French Beret vs Mizzle in Real Spaces
4 real rooms side by side. Seeing French Beret and Mizzle in actual rooms makes the difference concrete; browse the spaces below to get a feel for how each color lives on a wall.
Living Room
A living room wall sees more varied light than almost any other surface in the house, which makes the choice between these two more nuanced than a chip suggests. Mizzle reflects noticeably more light off the walls, making the space read more open than French Beret.
Bathroom
Small bathrooms intensify color. A shade that seems quiet in a larger room can feel immersive when you're surrounded by it on four walls. Mizzle returns significantly more light to the room — in a smaller or darker space, that difference in perceived brightness is hard to miss.
House
A full exterior is the most demanding test for a paint color — scale and outdoor light both amplify differences that seem small on a swatch. Mizzle returns significantly more light to the room — in a smaller or darker space, that difference in perceived brightness is hard to miss.
Kitchen Cabinets
Cabinet color is always seen in context — against countertops, backsplash, and hardware — which amplifies undertone differences that might disappear on a plain wall. Mizzle returns significantly more light to the room — in a smaller or darker space, that difference in perceived brightness is hard to miss.
Color Details
French Beret vs Mizzle Simulated Comparison
5 simulated room previews — drag the slider on each to see French Beret on one side and Mizzle on the other.

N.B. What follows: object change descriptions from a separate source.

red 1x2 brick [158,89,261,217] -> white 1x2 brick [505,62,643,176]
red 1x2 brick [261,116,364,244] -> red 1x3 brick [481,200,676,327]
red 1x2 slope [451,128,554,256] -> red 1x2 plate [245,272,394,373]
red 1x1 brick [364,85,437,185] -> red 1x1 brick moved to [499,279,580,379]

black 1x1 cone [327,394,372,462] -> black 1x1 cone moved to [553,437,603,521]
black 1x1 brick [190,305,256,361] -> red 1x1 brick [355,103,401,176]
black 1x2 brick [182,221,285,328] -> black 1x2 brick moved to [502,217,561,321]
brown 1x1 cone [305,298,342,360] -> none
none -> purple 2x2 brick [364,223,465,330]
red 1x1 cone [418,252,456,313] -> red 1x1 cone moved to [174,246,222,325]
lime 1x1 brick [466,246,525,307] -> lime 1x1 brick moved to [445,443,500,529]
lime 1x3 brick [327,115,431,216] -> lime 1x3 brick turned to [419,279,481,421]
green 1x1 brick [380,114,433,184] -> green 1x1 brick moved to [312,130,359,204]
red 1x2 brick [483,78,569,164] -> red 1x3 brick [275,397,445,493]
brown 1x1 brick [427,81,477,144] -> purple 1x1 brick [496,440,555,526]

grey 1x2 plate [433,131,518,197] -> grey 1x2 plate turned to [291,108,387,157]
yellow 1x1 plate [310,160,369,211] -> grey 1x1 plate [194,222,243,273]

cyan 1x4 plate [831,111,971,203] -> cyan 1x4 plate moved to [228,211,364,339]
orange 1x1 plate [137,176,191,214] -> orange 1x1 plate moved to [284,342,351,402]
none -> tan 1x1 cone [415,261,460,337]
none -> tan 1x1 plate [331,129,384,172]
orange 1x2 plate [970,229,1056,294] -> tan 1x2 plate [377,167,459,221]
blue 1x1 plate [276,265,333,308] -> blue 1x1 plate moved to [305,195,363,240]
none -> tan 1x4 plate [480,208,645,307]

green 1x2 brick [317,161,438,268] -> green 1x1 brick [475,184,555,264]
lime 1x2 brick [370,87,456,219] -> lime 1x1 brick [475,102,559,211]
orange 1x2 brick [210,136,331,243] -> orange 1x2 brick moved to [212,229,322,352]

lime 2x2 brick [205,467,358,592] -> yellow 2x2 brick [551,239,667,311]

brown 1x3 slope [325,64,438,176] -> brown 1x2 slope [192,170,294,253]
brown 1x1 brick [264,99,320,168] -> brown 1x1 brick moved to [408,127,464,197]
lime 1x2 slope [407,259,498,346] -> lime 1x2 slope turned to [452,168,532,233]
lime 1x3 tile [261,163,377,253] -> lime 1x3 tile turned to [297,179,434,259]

Digital color is approximate. These simulations are generated from the manufacturer's hex values and overlaid on grayscale room photos — your screen's calibration, brightness, and viewing angle all affect how they render. Before committing to either color, test physical samples in your own space under the light you actually live with.
More French Beret comparisons
See how French Beret stacks up against other well-photographed colors across different brands and tones.